Me miró con extrañeza como si no entendiera mi pregunta.
-No, no te incomodes. Hace muchos años de eso. Además yo nunca le dije nada. Pero si es cierto que sentía por ella algo especial. La veía por la universidad, siempre rodeada de gente, pero creo que tenías razón cuando comentaste, durante la cena, que no habíamos coincidido nunca en las aulas. Pero y tú, ¿cómo es que llegaste a casarte con ella? Nunca te vi salir con ninguna chica durante aquellos años de estudios.
-Sí, hace muchos años de aquello. ¡Ah! Y no me incomodaste. Yo por entonces no salía con ella. Fue en la fiesta de graduación cuando me acerqué y la pedí bailar, sin más pretensiones. Ya sabes en aquellos años era difícil ir más allá –dijo mientras sonreía- Luego me dio su dirección y nos carteamos durante meses. Al final triunfó el amor o el destino, quién sabe, la vida a veces es muy rara.
-Sí, el destino –dije mientras bajaba la cabeza y miraba la copa sujeta entre mis manos.
-A veces el destino lo creamos nosotros mismos. Quizás si tú te hubieras decidido a abordarla antes que yo, todo sería ahora distinto. El libre albedrío, Javier.
-Yo creo más en el destino, en la predestinación si quieres –dije-. Pero en este caso hay una tercera persona a la que afecta nuestra vida: mi paciente. Independiente o no de nuestra situación, él la enfermedad la llevaría consigo.

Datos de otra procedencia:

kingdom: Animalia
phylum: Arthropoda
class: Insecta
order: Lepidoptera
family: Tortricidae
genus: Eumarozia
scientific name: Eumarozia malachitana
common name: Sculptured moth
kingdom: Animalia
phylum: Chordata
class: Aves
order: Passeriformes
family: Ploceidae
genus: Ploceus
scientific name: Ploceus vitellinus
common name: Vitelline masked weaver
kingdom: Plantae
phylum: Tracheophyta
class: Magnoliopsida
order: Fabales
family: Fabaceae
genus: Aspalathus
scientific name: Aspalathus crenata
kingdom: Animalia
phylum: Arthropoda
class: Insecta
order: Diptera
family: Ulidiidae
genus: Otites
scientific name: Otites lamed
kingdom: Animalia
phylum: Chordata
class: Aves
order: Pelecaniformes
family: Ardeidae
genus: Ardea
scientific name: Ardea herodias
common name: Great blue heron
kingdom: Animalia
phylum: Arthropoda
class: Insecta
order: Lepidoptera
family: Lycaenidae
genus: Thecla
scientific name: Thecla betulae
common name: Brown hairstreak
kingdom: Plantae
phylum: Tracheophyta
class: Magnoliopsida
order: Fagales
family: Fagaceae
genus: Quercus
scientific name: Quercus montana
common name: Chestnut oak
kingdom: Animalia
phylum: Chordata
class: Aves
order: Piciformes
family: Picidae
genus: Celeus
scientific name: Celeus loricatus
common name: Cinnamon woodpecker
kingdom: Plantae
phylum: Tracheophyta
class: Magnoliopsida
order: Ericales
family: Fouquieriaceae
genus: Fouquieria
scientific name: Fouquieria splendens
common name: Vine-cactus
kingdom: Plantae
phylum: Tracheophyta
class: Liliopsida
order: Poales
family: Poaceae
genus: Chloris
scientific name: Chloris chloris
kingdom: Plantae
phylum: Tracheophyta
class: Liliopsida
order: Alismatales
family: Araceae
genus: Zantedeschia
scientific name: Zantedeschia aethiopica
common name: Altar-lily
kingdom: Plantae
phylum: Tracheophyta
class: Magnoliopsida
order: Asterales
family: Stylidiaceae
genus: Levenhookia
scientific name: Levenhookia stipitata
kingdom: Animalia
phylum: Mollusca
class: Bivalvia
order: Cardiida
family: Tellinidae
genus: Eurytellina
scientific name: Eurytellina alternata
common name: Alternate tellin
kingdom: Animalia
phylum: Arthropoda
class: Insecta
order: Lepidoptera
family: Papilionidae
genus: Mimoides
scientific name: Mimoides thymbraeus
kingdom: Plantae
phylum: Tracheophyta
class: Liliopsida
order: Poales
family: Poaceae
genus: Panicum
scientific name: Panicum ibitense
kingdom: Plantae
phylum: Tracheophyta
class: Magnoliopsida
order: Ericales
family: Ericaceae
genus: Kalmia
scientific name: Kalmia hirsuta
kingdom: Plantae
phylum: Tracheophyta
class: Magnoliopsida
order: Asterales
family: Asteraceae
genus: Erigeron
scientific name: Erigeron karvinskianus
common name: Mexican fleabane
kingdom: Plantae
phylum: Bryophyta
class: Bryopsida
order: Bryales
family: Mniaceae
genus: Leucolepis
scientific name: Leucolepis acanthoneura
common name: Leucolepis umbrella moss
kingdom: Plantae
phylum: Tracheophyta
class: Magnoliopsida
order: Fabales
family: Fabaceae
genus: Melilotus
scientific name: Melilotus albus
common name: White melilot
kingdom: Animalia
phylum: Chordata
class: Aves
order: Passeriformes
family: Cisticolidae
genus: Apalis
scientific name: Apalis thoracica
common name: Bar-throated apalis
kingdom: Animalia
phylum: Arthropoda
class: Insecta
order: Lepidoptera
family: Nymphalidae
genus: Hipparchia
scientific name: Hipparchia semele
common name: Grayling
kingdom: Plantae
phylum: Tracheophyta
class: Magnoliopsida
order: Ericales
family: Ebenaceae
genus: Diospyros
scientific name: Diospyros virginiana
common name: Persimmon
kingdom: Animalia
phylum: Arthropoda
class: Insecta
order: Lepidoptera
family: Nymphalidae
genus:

-Sí, la enfermedad sí, pero no es tan seguro que tú y yo hubiéramos vuelto a coincidir si las cosas acerca de Raquel hubieran sido distintas.
-A qué te refieres.
-Javier, tú insinuaste que yo me había podido sentir ofendido… ¿cómo dijiste?: ¿incomodado?, por tus sentimientos hacia mi esposa. Yo no podía sentirme ofendido puesto que desconocía tus pensamientos. Pero ponte en otra situación. Imagina que fueras tú el que se hubiera enamorado de Raquel perdidamente, y yo el mal amigo que quise quitarte ese amor. ¿Crees que ahora estaríamos juntos? Tu paciente seguro que tendría un destino distinto, para bien o para mal, pero distinto.
-Quizás tengas razón –dije apurando mi copa.